*Problem details:* Among the entries below, count the lines containing the string "noSpringSecurityObservations". Only the count is needed.

*The data:*

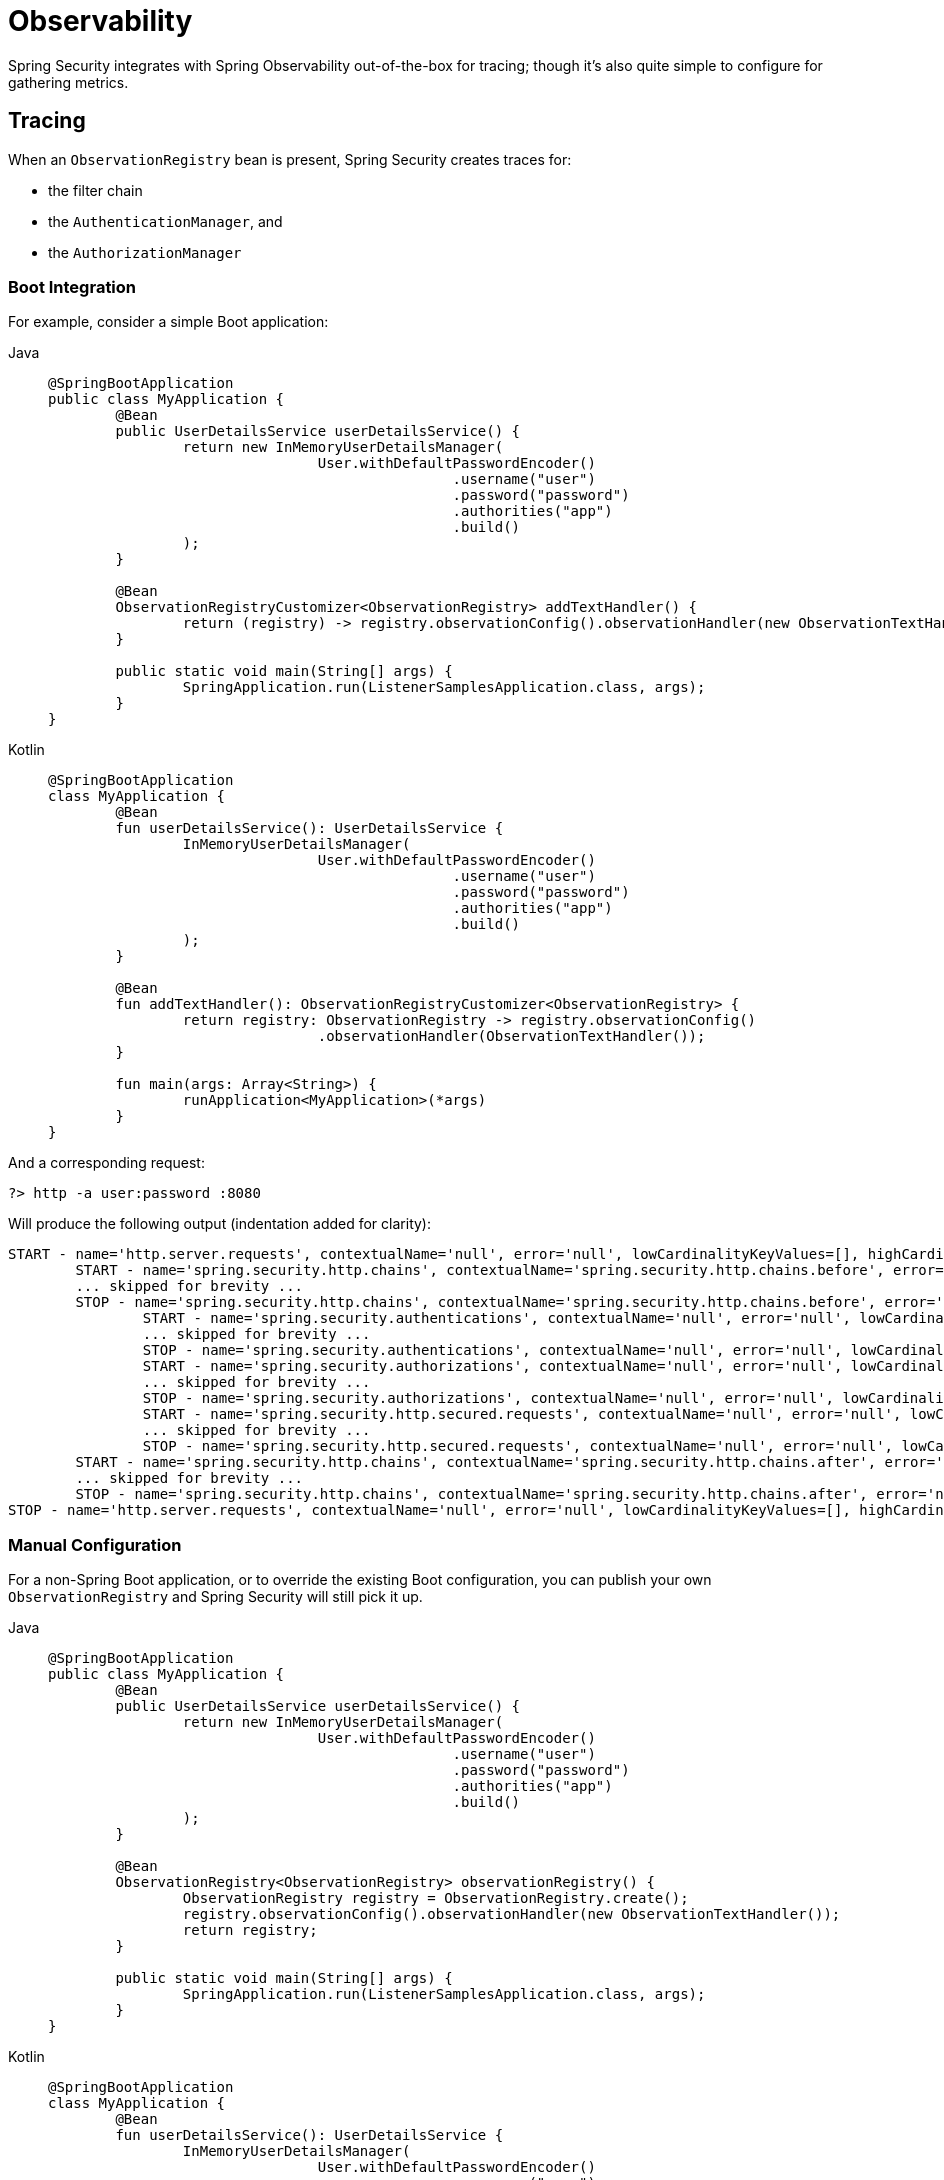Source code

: [[observability]]
= Observability

Spring Security integrates with Spring Observability out-of-the-box for tracing; though it's also quite simple to configure for gathering metrics.

[[observability-tracing]]
== Tracing

When an `ObservationRegistry` bean is present, Spring Security creates traces for:

* the filter chain
* the `AuthenticationManager`, and
* the `AuthorizationManager`

[[observability-tracing-boot]]
=== Boot Integration

For example, consider a simple Boot application:

[tabs]
======
Java::
+
[source,java,role="primary"]
----
@SpringBootApplication
public class MyApplication {
	@Bean
	public UserDetailsService userDetailsService() {
		return new InMemoryUserDetailsManager(
				User.withDefaultPasswordEncoder()
						.username("user")
						.password("password")
						.authorities("app")
						.build()
		);
	}

	@Bean
	ObservationRegistryCustomizer<ObservationRegistry> addTextHandler() {
		return (registry) -> registry.observationConfig().observationHandler(new ObservationTextHandler());
	}

	public static void main(String[] args) {
		SpringApplication.run(ListenerSamplesApplication.class, args);
	}
}
----

Kotlin::
+
[source,kotlin,role="secondary"]
----
@SpringBootApplication
class MyApplication {
	@Bean
	fun userDetailsService(): UserDetailsService {
		InMemoryUserDetailsManager(
				User.withDefaultPasswordEncoder()
						.username("user")
						.password("password")
						.authorities("app")
						.build()
		);
	}

	@Bean
	fun addTextHandler(): ObservationRegistryCustomizer<ObservationRegistry> {
		return registry: ObservationRegistry -> registry.observationConfig()
				.observationHandler(ObservationTextHandler());
	}

	fun main(args: Array<String>) {
		runApplication<MyApplication>(*args)
	}
}
----
======

And a corresponding request:

[source,bash]
----
?> http -a user:password :8080
----

Will produce the following output (indentation added for clarity):

[source,bash]
----
START - name='http.server.requests', contextualName='null', error='null', lowCardinalityKeyValues=[], highCardinalityKeyValues=[], map=[class io.micrometer.core.instrument.Timer$Sample='io.micrometer.core.instrument.Timer$Sample@687e16d1', class io.micrometer.core.instrument.LongTaskTimer$Sample='SampleImpl{duration(seconds)=0.001779024, duration(nanos)=1779024.0, startTimeNanos=91695917264958}']
	START - name='spring.security.http.chains', contextualName='spring.security.http.chains.before', error='null', lowCardinalityKeyValues=[chain.position='0', chain.size='17', filter.section='before'], highCardinalityKeyValues=[request.line='GET /'], map=[class io.micrometer.core.instrument.Timer$Sample='io.micrometer.core.instrument.Timer$Sample@79f554a5', class io.micrometer.core.instrument.LongTaskTimer$Sample='SampleImpl{duration(seconds)=7.42147E-4, duration(nanos)=742147.0, startTimeNanos=91695947182029}']
	... skipped for brevity ...
	STOP - name='spring.security.http.chains', contextualName='spring.security.http.chains.before', error='null', lowCardinalityKeyValues=[chain.position='0', chain.size='17', filter.section='before'], highCardinalityKeyValues=[request.line='GET /'], map=[class io.micrometer.core.instrument.Timer$Sample='io.micrometer.core.instrument.Timer$Sample@79f554a5', class io.micrometer.core.instrument.LongTaskTimer$Sample='SampleImpl{duration(seconds)=0.014771848, duration(nanos)=1.4771848E7, startTimeNanos=91695947182029}']
		START - name='spring.security.authentications', contextualName='null', error='null', lowCardinalityKeyValues=[authentication.failure.type='Optional', authentication.method='ProviderManager', authentication.request.type='UsernamePasswordAuthenticationToken'], highCardinalityKeyValues=[], map=[class io.micrometer.core.instrument.Timer$Sample='io.micrometer.core.instrument.Timer$Sample@4d4b2b56', class io.micrometer.core.instrument.LongTaskTimer$Sample='SampleImpl{duration(seconds)=7.09759E-4, duration(nanos)=709759.0, startTimeNanos=91696094477504}']
		... skipped for brevity ...
		STOP - name='spring.security.authentications', contextualName='null', error='null', lowCardinalityKeyValues=[authentication.failure.type='Optional', authentication.method='ProviderManager', authentication.request.type='UsernamePasswordAuthenticationToken', authentication.result.type='UsernamePasswordAuthenticationToken'], highCardinalityKeyValues=[], map=[class io.micrometer.core.instrument.Timer$Sample='io.micrometer.core.instrument.Timer$Sample@4d4b2b56', class io.micrometer.core.instrument.LongTaskTimer$Sample='SampleImpl{duration(seconds)=0.895141386, duration(nanos)=8.95141386E8, startTimeNanos=91696094477504}']
		START - name='spring.security.authorizations', contextualName='null', error='null', lowCardinalityKeyValues=[object.type='Servlet3SecurityContextHolderAwareRequestWrapper'], highCardinalityKeyValues=[], map=[class io.micrometer.core.instrument.Timer$Sample='io.micrometer.core.instrument.Timer$Sample@6d834cc7', class io.micrometer.core.instrument.LongTaskTimer$Sample='SampleImpl{duration(seconds)=3.0965E-4, duration(nanos)=309650.0, startTimeNanos=91697034893983}']
		... skipped for brevity ...
		STOP - name='spring.security.authorizations', contextualName='null', error='null', lowCardinalityKeyValues=[authorization.decision='true', object.type='Servlet3SecurityContextHolderAwareRequestWrapper'], highCardinalityKeyValues=[authentication.authorities='[app]', authorization.decision.details='AuthorizationDecision [granted=true]'], map=[class io.micrometer.core.instrument.Timer$Sample='io.micrometer.core.instrument.Timer$Sample@6d834cc7', class io.micrometer.core.instrument.LongTaskTimer$Sample='SampleImpl{duration(seconds)=0.02084809, duration(nanos)=2.084809E7, startTimeNanos=91697034893983}']
		START - name='spring.security.http.secured.requests', contextualName='null', error='null', lowCardinalityKeyValues=[], highCardinalityKeyValues=[], map=[class io.micrometer.core.instrument.Timer$Sample='io.micrometer.core.instrument.Timer$Sample@649c5ec3', class io.micrometer.core.instrument.LongTaskTimer$Sample='SampleImpl{duration(seconds)=2.67878E-4, duration(nanos)=267878.0, startTimeNanos=91697059819304}']
		... skipped for brevity ...
		STOP - name='spring.security.http.secured.requests', contextualName='null', error='null', lowCardinalityKeyValues=[], highCardinalityKeyValues=[], map=[class io.micrometer.core.instrument.Timer$Sample='io.micrometer.core.instrument.Timer$Sample@649c5ec3', class io.micrometer.core.instrument.LongTaskTimer$Sample='SampleImpl{duration(seconds)=0.090753322, duration(nanos)=9.0753322E7, startTimeNanos=91697059819304}']
	START - name='spring.security.http.chains', contextualName='spring.security.http.chains.after', error='null', lowCardinalityKeyValues=[chain.position='0', chain.size='17', filter.section='after'], highCardinalityKeyValues=[request.line='GET /'], map=[class io.micrometer.core.instrument.Timer$Sample='io.micrometer.core.instrument.Timer$Sample@47af8207', class io.micrometer.core.instrument.LongTaskTimer$Sample='SampleImpl{duration(seconds)=5.31832E-4, duration(nanos)=531832.0, startTimeNanos=91697152857268}']
	... skipped for brevity ...
	STOP - name='spring.security.http.chains', contextualName='spring.security.http.chains.after', error='null', lowCardinalityKeyValues=[chain.position='17', chain.size='17', current.filter.name='DisableEncodeUrlFilter', filter.section='after'], highCardinalityKeyValues=[request.line='GET /'], map=[class io.micrometer.core.instrument.Timer$Sample='io.micrometer.core.instrument.Timer$Sample@47af8207', class io.micrometer.core.instrument.LongTaskTimer$Sample='SampleImpl{duration(seconds)=0.007689382, duration(nanos)=7689382.0, startTimeNanos=91697152857268}']
STOP - name='http.server.requests', contextualName='null', error='null', lowCardinalityKeyValues=[], highCardinalityKeyValues=[request.line='GET /'], map=[class io.micrometer.core.instrument.Timer$Sample='io.micrometer.core.instrument.Timer$Sample@687e16d1', class io.micrometer.core.instrument.LongTaskTimer$Sample='SampleImpl{duration(seconds)=1.245858319, duration(nanos)=1.245858319E9, startTimeNanos=91695917264958}']
----

[[observability-tracing-manual-configuration]]
=== Manual Configuration

For a non-Spring Boot application, or to override the existing Boot configuration, you can publish your own `ObservationRegistry` and Spring Security will still pick it up.

[tabs]
======
Java::
+
[source,java,role="primary"]
----
@SpringBootApplication
public class MyApplication {
	@Bean
	public UserDetailsService userDetailsService() {
		return new InMemoryUserDetailsManager(
				User.withDefaultPasswordEncoder()
						.username("user")
						.password("password")
						.authorities("app")
						.build()
		);
	}

	@Bean
	ObservationRegistry<ObservationRegistry> observationRegistry() {
		ObservationRegistry registry = ObservationRegistry.create();
		registry.observationConfig().observationHandler(new ObservationTextHandler());
		return registry;
	}

	public static void main(String[] args) {
		SpringApplication.run(ListenerSamplesApplication.class, args);
	}
}
----

Kotlin::
+
[source,kotlin,role="secondary"]
----
@SpringBootApplication
class MyApplication {
	@Bean
	fun userDetailsService(): UserDetailsService {
		InMemoryUserDetailsManager(
				User.withDefaultPasswordEncoder()
						.username("user")
						.password("password")
						.authorities("app")
						.build()
		);
	}

	@Bean
	fun observationRegistry(): ObservationRegistry<ObservationRegistry> {
		ObservationRegistry registry = ObservationRegistry.create()
		registry.observationConfig().observationHandler(ObservationTextHandler())
		return registry
	}

	fun main(args: Array<String>) {
		runApplication<MyApplication>(*args)
	}
}
----

Xml::
+
[source,kotlin,role="secondary"]
----
<sec:http auto-config="true" observation-registry-ref="ref">
	<sec:intercept-url pattern="/**" access="authenticated"/>
</sec:http>

<!-- define and configure ObservationRegistry bean -->
----
======

[[observability-tracing-disable]]
==== Disabling Observability

If you don't want any Spring Security observations, in a Spring Boot application you can publish a `ObservationRegistry.NOOP` `@Bean`.
However, this may turn off observations for more than just Spring Security.

Instead, you can alter the provided `ObservationRegistry` with an `ObservationPredicate` like the following:

[tabs]
======
Java::
+
[source,java,role="primary"]
----
@Bean
ObservationRegistryCustomizer<ObservationRegistry> noSpringSecurityObservations() {
	ObservationPredicate predicate = (name, context) -> !name.startsWith("spring.security.");
	return (registry) -> registry.observationConfig().observationPredicate(predicate);
}
----

Kotlin::
+
[source,kotlin,role="secondary"]
----
@Bean
fun noSpringSecurityObservations(): ObservationRegistryCustomizer<ObservationRegistry> {
	ObservationPredicate predicate = (name: String, context: Observation.Context) -> !name.startsWith("spring.security.")
	(registry: ObservationRegistry) -> registry.observationConfig().observationPredicate(predicate)
}
----
======

[TIP]
There is no facility for disabling observations with XML support.
Instead, simply do not set the `observation-registry-ref` attribute.

[[observability-tracing-listing]]
=== Trace Listing

Spring Security tracks the following spans on each request:

1. `spring.security.http.requests` - a span that wraps the entire filter chain, including the request
2. `spring.security.http.chains.before` - a span that wraps the receiving part of the security filters
3. `spring.security.http.chains.after` - a span that wraps the returning part of the security filters
4. `spring.security.http.secured.requests` - a span that wraps the now-secured application request
5. `spring.security.http.unsecured.requests` - a span that wraps requests that Spring Security does not secure
6. `spring.security.authentications` - a span that wraps authentication attempts
7. `spring.security.authorizations` - a span that wraps authorization attempts

[TIP]
`spring.security.http.chains.before` + `spring.security.http.secured.requests` + `spring.security.http.chains.after` = `spring.security.http.requests`
`spring.security.http.chains.before` + `spring.security.http.chains.after` = Spring Security's part of the request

*Task result:* 2